Despite the advances in mobile technology over the years, users have been forced to rely on bigger and bigger storage media to combat their data growth problems.
Perhaps, instead of focusing on larger storage, vendors really just need to create smarter storage.
At an IBM dinner a couple of weeks ago, Finis Conner, who is currently chairman and CEO of StorCard Inc., suggested that personal and portable computing devices could benefit largely from a personal HSM (hierarchical storage management) solution.
Conner, who is familiar to storage-industry followers for his experience in designing, manufacturing and selling hard disk drives, co-founded Shugart Associates in 1973. The company, sold to Xerox Corp. in 1977, made and sold 8-inch floppy disks and HDD (hard disk drives).
In 1979, Conner co-founded Seagate Technology LLC, where he conceived the original 5 ¼-inch Winchester disk drive. In 1986, he founded Conner Peripherals Inc., which was the first company to develop and manufacture 3 ½-inch and 2 ½-inch Winchester disk drives used in personal computers.
Under his direction, Conner Peripherals grew to $1.4 billion in its fourth year of sales and $2.7 billion in its 10th year, when Seagate acquired the company.
But Conners new company, StorCard Inc., is turning its attention toward portable solutions. Its new, portable storage product is the size of a credit card, and a single StorCard can hold 100MB to 5GB of data.
Conner said he believes that by seamlessly migrating older, unused data from portable devices onto servers or PCs, users will be able to more efficiently utilize the small onboard storage on their portable devices.
In place of the data, a personal HSM could leave intelligent file pointers that quickly locate migrated copies of data and could be residing on an external system such as a PC at home or a file server at work.

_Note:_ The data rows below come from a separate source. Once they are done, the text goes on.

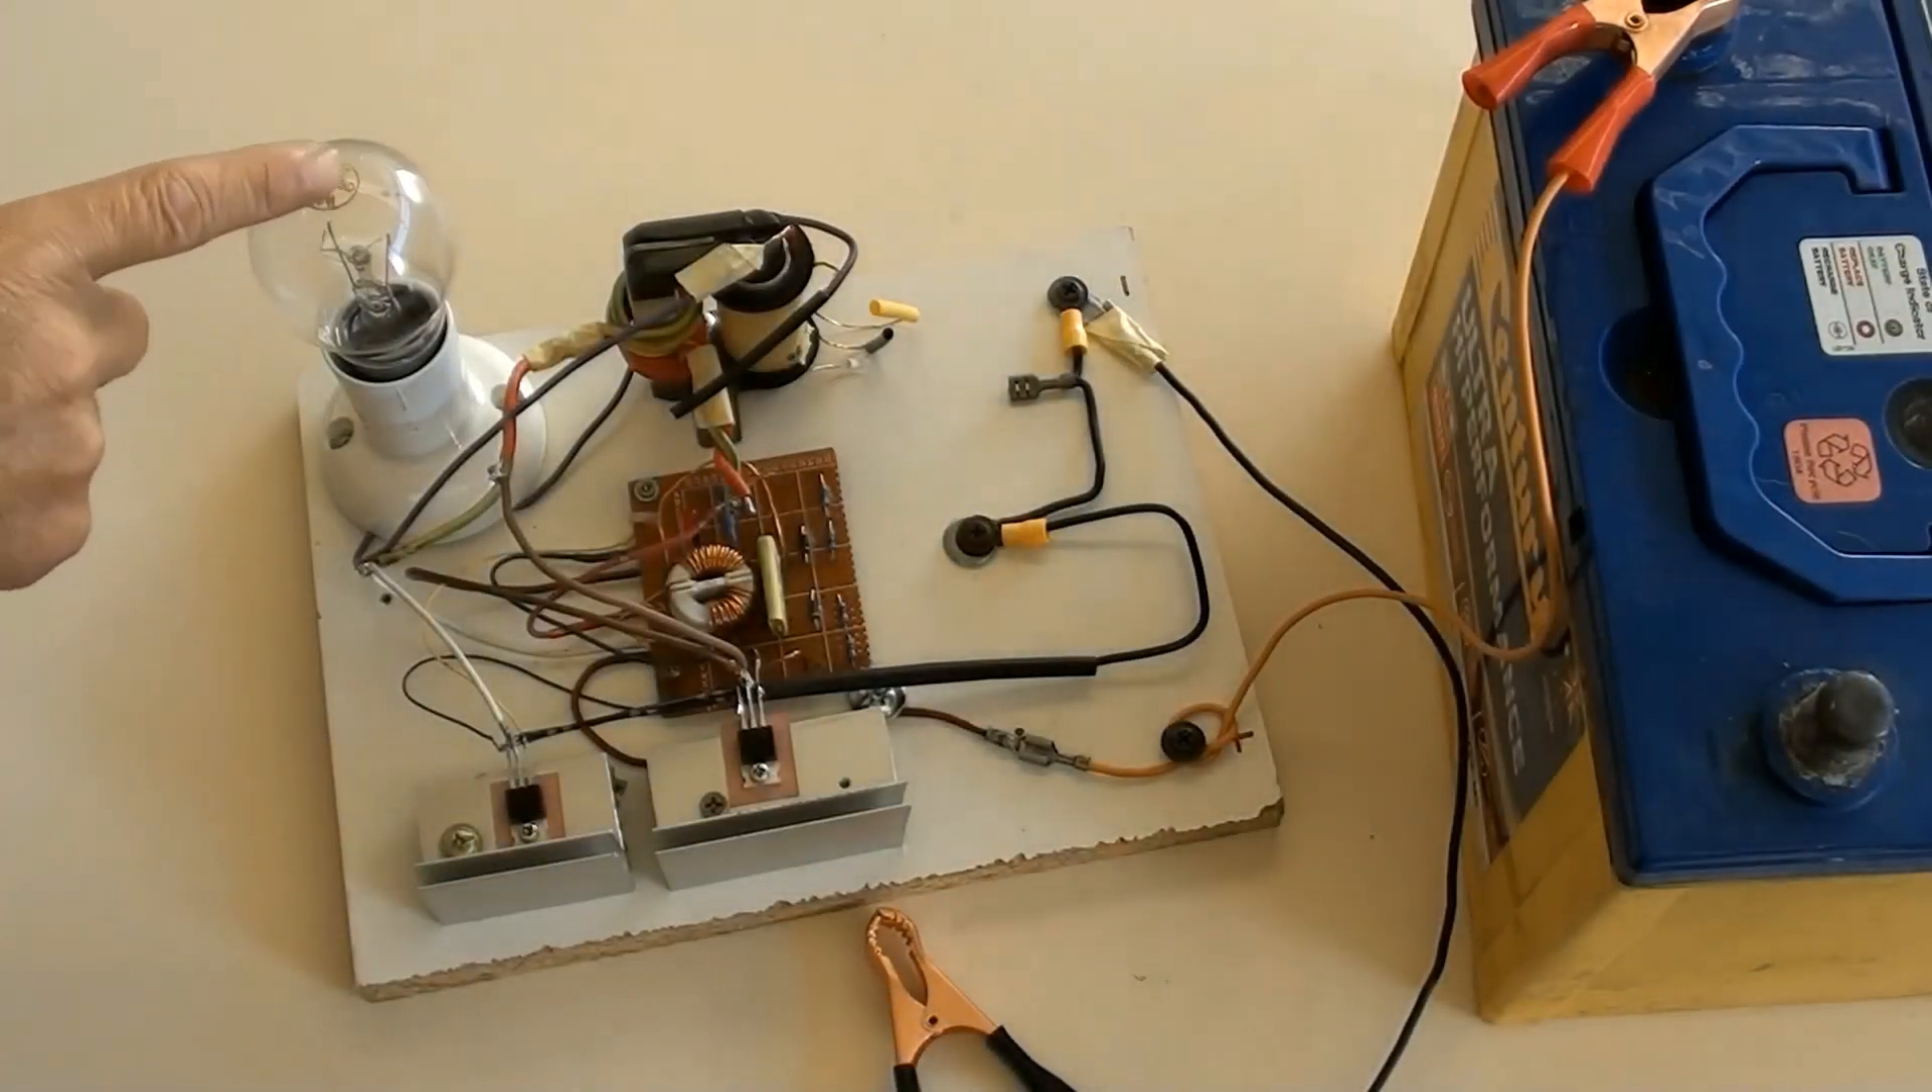A 240 volts, 100 watts globe has been connected here.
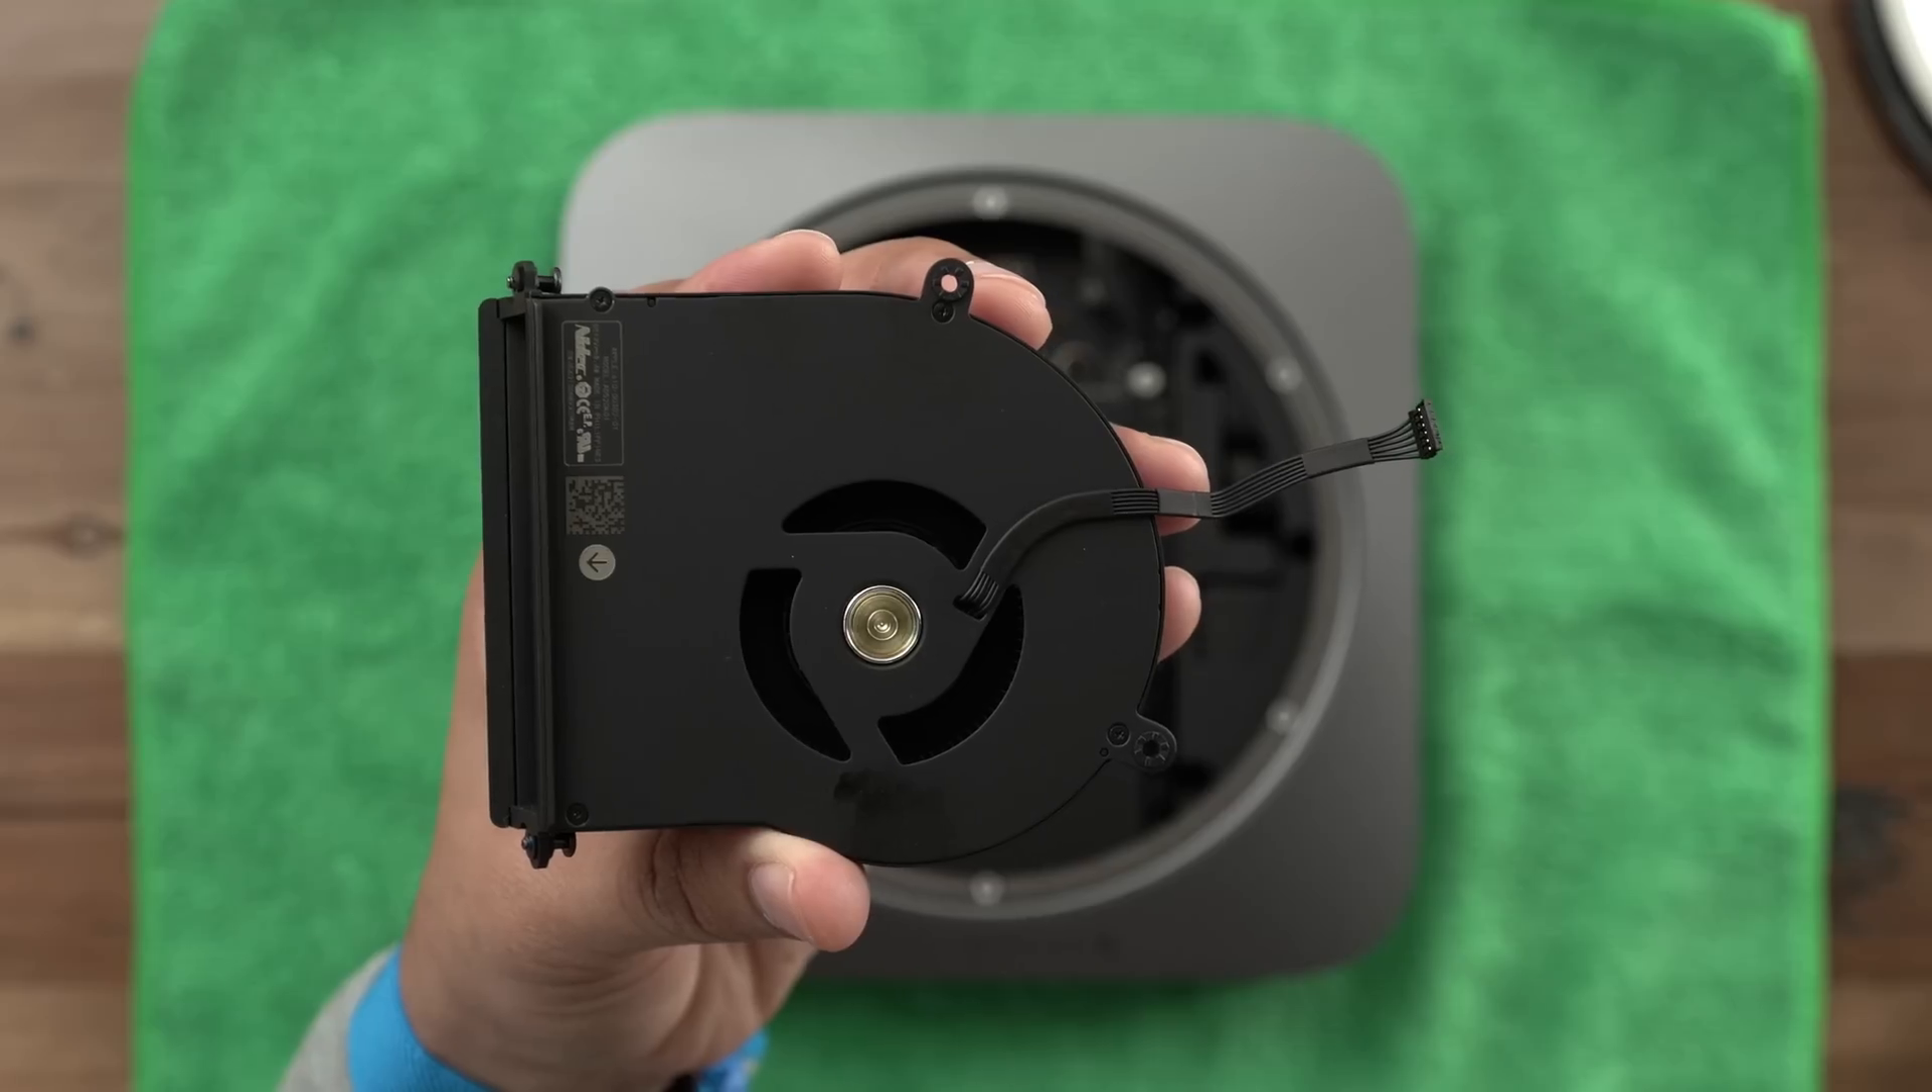And the fan is completely detached.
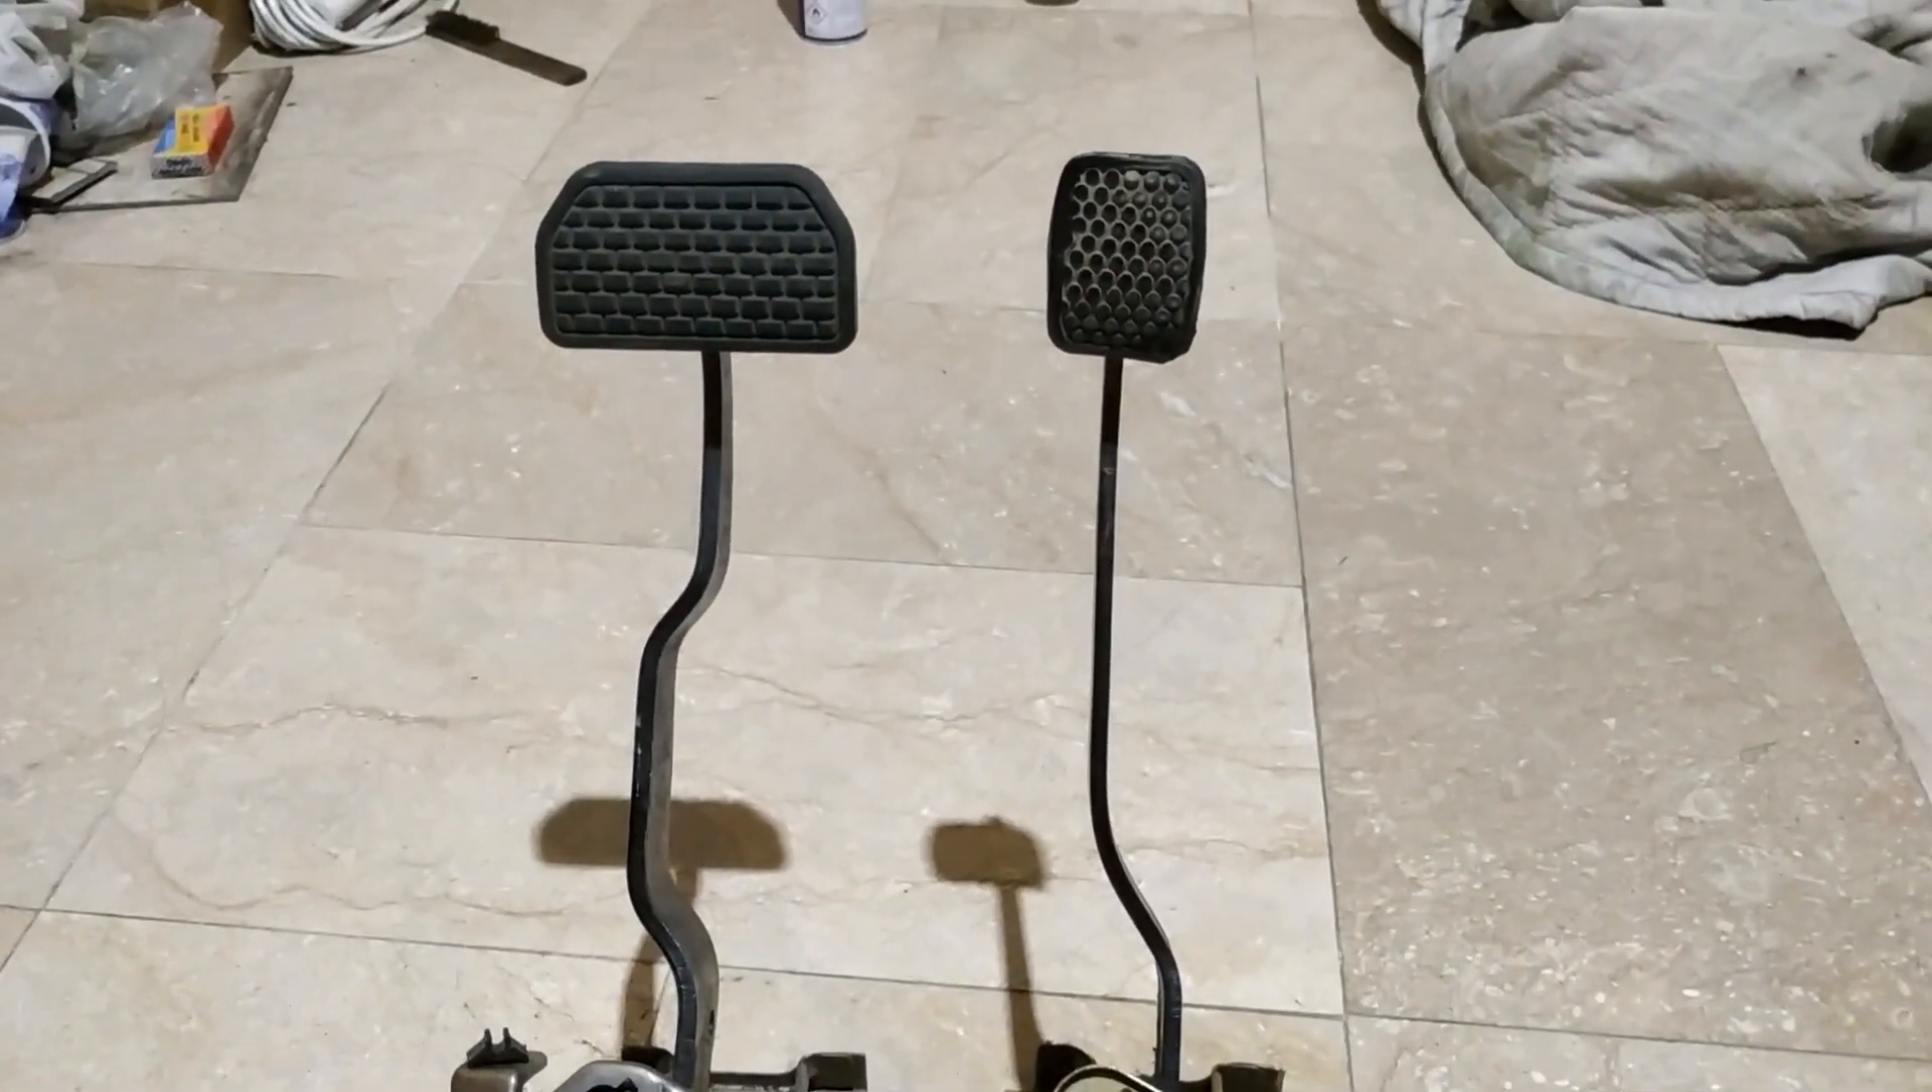The clutch pedal is removed. The clutch pedal is removed. And the brake pedal is removed.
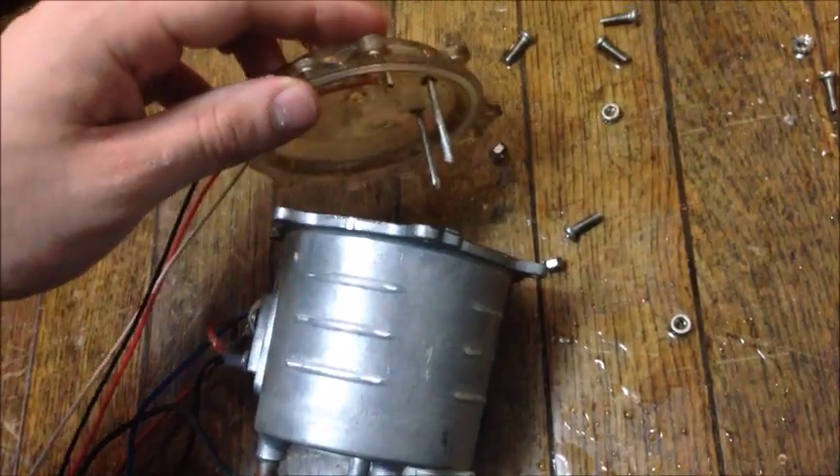So we took out all the screws, we take off the lid here, we see the probes that measure the water level.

Considering the growth these days of high-speed wireless Internet access, intelligent personal HSM solutions would be able to automatically contact a home PC or server to locate and quickly download a previously migrated file.
Like any other HSM, a personal HSM would benefit users since it would clean up expensive, highly limited portable storage and transfer data that is unlikely to be accessed to an external computer.
But such a solution does face some challenges. First, while HSM has been a mainstay in mainframe environments for decades, only now—with the monstrous marketing push of ILM (information lifecycle management) from storage vendors—has HSM really become fashionable in smaller open system environments.
Much like any other storage management solution on the market today, complexity is the biggest obstacle.
One aspect of HSM that has always been difficult is the creation and optimization of migration policies.
If you make a migration policy too aggressive, you will wind up wasting valuable time sending requests out to the HSM server and retrieving data from nearline storage.
While a megabyte or two would be OK to retrieve on a broadband connection with a wireless device, doing retrieval operations for dozens of files could be more than a little painful, especially if you are with clients or late for a meeting.
On the flip side, creating policies that are too laid-back makes the HSM system inefficient, which may force clients to buy additional portable storage to satisfy their needs.
Another practical thing to consider is that a user would have to make sure his or her HSM server is always on and always connected to the Internet—two factors that could lead to security headaches.
While the personal HSM may not be a solution we will see in the near future, Im sure that technologies will be developed to help mobile users optimize the storage of their devices.